Methods The naoe-FOAM-SJTU solver developed based on the open source platform OpenFOAM has the ability to handle dynamic overlapping grids. The solver integrates a self-developed multi-body six-degree-of-freedom motion solver module, which can be used to completely simulate various working conditions in the ship planar motion mechanism test and realize the full dynamic coupling analysis of fluid and moving body. In terms of grid processing, the Suggar++ overlapping grid interpolation program is used to generate Domain Connectivity Information, which ensures the accurate transmission and stable coupling of flow field data between overlapping grids. In this study, the dynamic overset grid method is used, combined with the unsteady RANS equation and SST k-ω turbulence model for numerical simulation. The SST k-ω model effectively combines the high accuracy of the k-ω model in the near-wall region and the robustness of the k-ε model in the far-field flow by solving the RANS equation in a closed form. The model significantly improves the prediction accuracy of complex flows, especially separated flows, by introducing a mixing function and constraining the viscosity of turbulent vortices. Based on the above numerical methods, we carried out a systematic hydrodynamic numerical simulation and analysis of the swaying motion of the KVLCC1 ship model in deep water and shallow water environment with different water depth draft ratios.
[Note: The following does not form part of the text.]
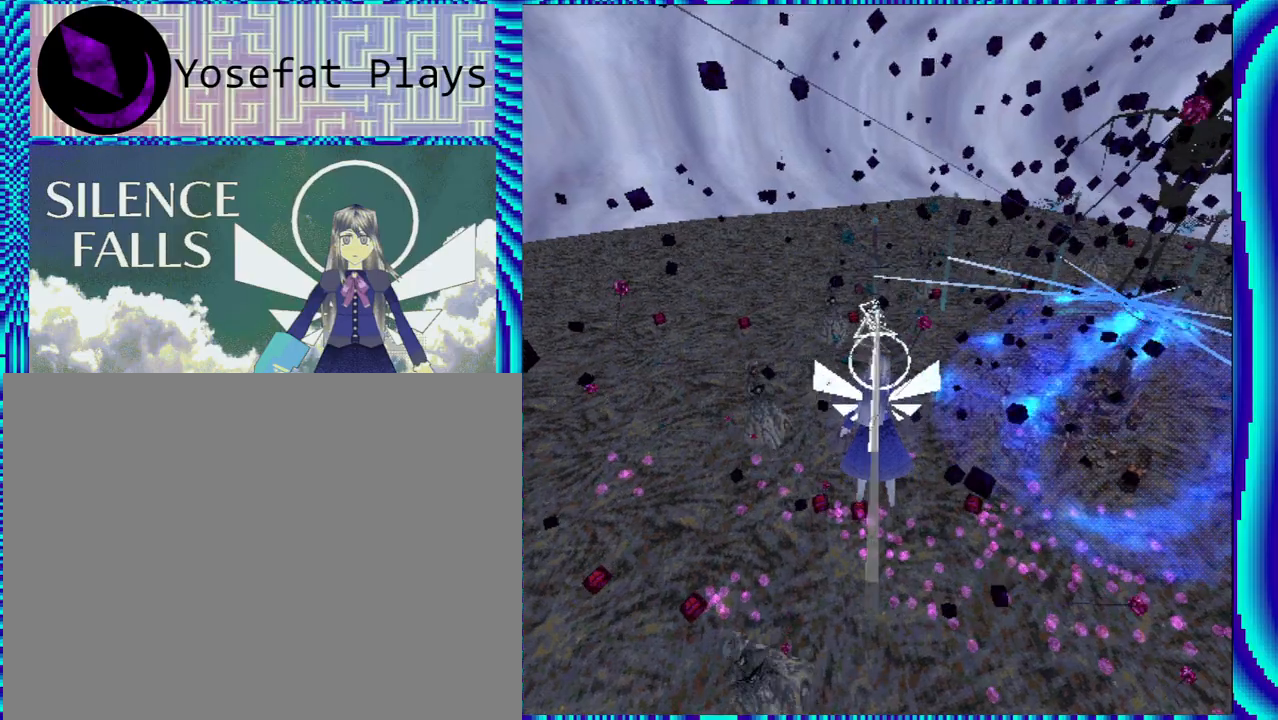
{"buttons": ["R1", "R2"], "left_stick": "center", "right_stick": "center", "events": []}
Results The comparison with the experimental results shows that the errors of sway force amplitude, yaw moment amplitude and phase angle with the experimental values are mostly about 5 %, which verifies the feasibility of using the overlapping grid method to calculate the ship hydrodynamic force. This result further verifies that the selected calculation model can accurately reflect the actual situation and ensure the effectiveness and credibility of numerical simulation in engineering applications. In the deep and shallow waters, the hydrodynamic coefficient in shallow water is significantly greater than that in deep water, which is closely related to the shallow water effect, which will lead to the deterioration of the maneuverability of the ship in shallow water. Especially in the large steering, the maneuverability of the ship may be seriously affected, and the amplitude of the sway force and the amplitude of the yaw moment are linearly related to the dimensionless quantity v' of the sway velocity amplitude. The shallow water effect can significantly increase the flow velocity on both sides of the hull and the bottom of the ship. For the area where the flow velocity gradient increases, the area with faster flow velocity in deep water is mainly concentrated in the bow and stern position, and the shallow water is distributed throughout the bottom of the ship. In the deep water environment, the velocity distribution of the section behind the stern is more stable than that in the shallow water. As far as the wake behind the ship is concerned, the wake is relatively stable and fully developed under deep water conditions, and the shape is more regular than that under shallow water conditions. In the shallow water condition, the low velocity and low pressure area in the wake is more than that in the deep water condition, which is caused by the insufficient development of the wake due to the limited space in the z direction. The forebody bilge vortex also has insufficient development due to the limited vertical space under shallow water conditions.

Conclusions The research can provide reference for ship maneuverability analysis.